It seems obvious to me that one thing the fed really strives for is to be predictable. They not only are very transparent in what their goals are, they are transparent about how they view those goals, how they think they'll change over time and how people dissent. So one really obvious reason to not do this is that you're massively going against the most important thing you're trying to acheive: preditabiity.

Why is this important? Because by being predictable, you can allow markets to price in your actions ahead of time and get a sense for whether your planned path is having the intended effect. It's a way of hacking the feedback loop.

MuffinFlavored|3 years ago

Why couldn’t they have signaled (in the name of predicability) all at once a 200bps hike?

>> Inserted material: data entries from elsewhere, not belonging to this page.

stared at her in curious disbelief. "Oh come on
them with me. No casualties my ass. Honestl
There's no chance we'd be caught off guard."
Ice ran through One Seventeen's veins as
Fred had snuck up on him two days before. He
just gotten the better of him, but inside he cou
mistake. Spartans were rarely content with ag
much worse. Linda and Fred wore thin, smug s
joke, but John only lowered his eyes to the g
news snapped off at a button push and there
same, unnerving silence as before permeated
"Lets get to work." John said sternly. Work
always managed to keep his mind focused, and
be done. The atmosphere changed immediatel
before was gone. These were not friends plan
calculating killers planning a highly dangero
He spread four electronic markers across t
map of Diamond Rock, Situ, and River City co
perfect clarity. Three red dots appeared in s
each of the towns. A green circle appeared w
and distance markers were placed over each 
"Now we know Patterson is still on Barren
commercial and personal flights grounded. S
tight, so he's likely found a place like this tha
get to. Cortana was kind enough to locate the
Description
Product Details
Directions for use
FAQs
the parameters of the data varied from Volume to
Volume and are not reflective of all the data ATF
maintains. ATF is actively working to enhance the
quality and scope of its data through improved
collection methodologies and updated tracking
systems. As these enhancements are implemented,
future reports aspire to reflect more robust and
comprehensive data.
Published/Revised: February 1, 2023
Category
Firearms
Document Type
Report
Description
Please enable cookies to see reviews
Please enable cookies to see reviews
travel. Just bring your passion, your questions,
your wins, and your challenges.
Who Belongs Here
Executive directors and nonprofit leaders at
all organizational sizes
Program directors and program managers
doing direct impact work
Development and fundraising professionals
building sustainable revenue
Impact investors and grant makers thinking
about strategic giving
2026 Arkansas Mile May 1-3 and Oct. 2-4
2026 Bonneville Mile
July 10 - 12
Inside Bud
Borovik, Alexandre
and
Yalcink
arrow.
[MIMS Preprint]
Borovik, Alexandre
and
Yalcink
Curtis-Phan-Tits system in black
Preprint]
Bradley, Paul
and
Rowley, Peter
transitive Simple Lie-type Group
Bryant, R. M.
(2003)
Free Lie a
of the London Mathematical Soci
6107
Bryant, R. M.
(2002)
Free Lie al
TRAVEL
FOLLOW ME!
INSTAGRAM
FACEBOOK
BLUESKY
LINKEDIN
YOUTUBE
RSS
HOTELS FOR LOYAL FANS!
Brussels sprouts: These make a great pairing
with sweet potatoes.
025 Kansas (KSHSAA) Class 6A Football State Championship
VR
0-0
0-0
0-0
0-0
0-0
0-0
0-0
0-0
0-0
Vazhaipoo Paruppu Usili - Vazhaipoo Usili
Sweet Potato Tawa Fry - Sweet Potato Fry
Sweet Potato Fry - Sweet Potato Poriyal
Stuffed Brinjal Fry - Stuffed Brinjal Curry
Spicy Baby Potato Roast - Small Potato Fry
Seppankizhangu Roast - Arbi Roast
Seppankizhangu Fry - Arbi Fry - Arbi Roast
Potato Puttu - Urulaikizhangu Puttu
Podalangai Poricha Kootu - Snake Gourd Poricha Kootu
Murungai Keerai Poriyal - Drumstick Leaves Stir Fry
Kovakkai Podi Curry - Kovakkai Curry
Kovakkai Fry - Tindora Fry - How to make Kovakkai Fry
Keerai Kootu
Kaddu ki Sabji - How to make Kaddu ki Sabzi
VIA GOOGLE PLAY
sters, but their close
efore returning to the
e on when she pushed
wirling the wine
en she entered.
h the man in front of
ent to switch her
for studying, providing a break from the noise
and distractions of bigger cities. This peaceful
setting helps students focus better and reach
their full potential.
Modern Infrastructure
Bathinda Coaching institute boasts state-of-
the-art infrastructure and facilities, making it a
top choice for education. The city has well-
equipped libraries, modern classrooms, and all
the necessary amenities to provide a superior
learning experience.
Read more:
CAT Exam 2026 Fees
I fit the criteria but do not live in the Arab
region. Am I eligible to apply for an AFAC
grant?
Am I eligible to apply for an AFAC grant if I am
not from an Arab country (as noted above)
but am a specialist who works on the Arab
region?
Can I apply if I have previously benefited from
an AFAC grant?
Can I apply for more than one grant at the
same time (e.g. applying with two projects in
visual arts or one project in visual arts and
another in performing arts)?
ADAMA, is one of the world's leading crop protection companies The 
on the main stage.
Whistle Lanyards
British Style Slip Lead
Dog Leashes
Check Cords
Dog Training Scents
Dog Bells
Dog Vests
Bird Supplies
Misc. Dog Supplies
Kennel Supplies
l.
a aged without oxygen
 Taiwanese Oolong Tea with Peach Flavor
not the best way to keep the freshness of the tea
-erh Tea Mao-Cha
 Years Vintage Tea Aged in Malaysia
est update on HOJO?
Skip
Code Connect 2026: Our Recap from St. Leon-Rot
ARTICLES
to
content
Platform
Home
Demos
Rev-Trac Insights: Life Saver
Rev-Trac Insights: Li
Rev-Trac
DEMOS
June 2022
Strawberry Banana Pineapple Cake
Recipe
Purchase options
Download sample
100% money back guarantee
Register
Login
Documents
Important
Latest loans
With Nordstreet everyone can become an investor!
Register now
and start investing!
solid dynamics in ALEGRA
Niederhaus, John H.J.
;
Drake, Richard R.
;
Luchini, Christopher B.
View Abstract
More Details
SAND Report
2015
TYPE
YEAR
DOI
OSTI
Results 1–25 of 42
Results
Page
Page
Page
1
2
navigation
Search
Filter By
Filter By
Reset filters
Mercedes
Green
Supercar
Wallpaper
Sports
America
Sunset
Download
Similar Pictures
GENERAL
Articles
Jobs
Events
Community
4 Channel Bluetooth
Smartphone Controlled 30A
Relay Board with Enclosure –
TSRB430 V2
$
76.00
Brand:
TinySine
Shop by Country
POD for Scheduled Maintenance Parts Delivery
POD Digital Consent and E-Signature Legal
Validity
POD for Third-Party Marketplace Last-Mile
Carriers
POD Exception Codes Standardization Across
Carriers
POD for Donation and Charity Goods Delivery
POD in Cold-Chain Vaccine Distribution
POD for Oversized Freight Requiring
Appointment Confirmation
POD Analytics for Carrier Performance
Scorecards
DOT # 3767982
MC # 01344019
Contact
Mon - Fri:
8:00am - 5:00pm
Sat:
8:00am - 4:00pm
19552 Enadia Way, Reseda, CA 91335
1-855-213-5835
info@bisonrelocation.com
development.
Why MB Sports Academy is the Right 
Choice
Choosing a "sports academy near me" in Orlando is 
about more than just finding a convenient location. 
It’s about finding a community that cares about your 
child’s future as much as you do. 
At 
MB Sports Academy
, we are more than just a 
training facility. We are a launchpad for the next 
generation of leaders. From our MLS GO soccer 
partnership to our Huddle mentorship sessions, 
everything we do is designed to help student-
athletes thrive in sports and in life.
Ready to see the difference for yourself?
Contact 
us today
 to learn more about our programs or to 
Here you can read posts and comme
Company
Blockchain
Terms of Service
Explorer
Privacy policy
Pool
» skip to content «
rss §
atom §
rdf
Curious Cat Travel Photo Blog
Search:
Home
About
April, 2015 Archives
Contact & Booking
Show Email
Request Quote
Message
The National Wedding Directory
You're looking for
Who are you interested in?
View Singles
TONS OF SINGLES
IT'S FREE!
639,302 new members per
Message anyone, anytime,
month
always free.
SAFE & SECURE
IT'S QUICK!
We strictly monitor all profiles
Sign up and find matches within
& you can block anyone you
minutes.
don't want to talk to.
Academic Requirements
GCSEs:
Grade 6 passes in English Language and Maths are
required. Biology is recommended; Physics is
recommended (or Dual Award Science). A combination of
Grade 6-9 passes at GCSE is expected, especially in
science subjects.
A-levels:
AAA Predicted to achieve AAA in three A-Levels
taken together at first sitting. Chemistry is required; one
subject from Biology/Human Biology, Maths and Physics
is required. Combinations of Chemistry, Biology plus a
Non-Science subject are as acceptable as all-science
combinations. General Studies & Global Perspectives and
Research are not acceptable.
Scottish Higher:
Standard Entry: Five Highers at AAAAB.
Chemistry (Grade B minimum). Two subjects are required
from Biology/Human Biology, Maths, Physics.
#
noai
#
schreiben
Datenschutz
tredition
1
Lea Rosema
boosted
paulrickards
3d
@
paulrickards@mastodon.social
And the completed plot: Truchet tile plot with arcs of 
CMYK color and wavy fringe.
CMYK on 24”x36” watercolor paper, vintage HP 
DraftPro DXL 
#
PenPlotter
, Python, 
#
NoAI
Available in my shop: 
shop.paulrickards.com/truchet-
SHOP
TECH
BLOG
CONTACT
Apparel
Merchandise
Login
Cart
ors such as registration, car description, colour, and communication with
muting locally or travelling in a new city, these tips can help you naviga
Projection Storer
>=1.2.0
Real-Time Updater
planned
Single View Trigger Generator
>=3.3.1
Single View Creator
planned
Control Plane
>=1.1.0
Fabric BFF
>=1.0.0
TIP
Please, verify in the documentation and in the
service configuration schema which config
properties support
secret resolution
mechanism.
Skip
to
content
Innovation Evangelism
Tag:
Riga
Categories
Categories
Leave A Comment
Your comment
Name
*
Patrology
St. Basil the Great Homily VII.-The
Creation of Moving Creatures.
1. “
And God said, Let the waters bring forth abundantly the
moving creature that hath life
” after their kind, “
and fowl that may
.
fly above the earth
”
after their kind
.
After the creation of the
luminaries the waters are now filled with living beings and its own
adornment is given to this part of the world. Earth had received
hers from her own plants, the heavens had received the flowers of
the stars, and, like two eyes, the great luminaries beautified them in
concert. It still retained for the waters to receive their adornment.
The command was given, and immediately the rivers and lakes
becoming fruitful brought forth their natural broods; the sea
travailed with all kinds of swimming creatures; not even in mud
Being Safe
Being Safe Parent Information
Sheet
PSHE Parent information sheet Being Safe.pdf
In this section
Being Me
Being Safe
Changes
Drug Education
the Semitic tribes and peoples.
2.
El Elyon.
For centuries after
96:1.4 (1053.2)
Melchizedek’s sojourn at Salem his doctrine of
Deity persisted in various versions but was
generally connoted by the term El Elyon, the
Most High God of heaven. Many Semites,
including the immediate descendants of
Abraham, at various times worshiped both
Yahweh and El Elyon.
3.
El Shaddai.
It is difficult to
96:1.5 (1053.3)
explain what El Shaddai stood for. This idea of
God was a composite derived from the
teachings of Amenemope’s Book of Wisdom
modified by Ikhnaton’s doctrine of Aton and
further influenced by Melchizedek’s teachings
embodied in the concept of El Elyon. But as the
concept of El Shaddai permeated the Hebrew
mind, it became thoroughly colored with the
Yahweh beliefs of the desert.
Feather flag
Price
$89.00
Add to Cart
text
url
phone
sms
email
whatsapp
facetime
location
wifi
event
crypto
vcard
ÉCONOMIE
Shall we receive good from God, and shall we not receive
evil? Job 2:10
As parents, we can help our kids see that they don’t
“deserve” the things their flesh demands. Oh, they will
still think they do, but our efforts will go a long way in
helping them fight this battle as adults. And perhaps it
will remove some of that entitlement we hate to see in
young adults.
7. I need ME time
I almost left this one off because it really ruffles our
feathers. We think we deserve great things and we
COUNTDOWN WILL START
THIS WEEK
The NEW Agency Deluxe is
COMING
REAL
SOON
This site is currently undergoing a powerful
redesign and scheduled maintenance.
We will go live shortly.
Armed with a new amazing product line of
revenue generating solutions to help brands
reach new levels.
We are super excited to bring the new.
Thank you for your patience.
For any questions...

Like a 30 or 60 or 90 day warning?

jerich|3 years ago

Although I know financial markets are extremely complex and driven by human psychology, I can’t help thinking about thinking about it in terms of classical control systems.

Do you want a smooth input, or an abrupt step input? Psychologically, I’ve got to believe there would be a quicker response by consumers if rates shot up overnight vs “boiling the frog” with a gradual increases.

In simpler dynamic systems, you get a faster response with overshoot and ripple, maybe this would be similar? But would it be better? I wish the article author had been able to find more discussion by economists talking about the potential effects.

Could you pull out of a recession or pop a forming bubble in months instead of years? Maybe it could lead to a smoother Macro-macroeconomics. But maybe the overshoot is too much; maybe the system is just too chaotic to control effectively.

Financial markets dislike abrupt changes, but I think if the central bank was perfectly transparent about their goals and responses (“To maintain a annual growth rate of 1.9%, Fed decisions will be made based on a PID controller with the following parameters…”), some smart financial engineers should be able to account for the rapid changes in their own models. Maybe there’s even some profit potential anticipating the overshoot and ripple that could provide some dampening effects.

I’m sure I’ve completely Dunning-Kruger’d this and millions of lives would be ruined, but since I’m not the Fed Chairman, we’re all safe.

slaw|3 years ago

Fed doesn't hike the rate so inflation can be high for many years.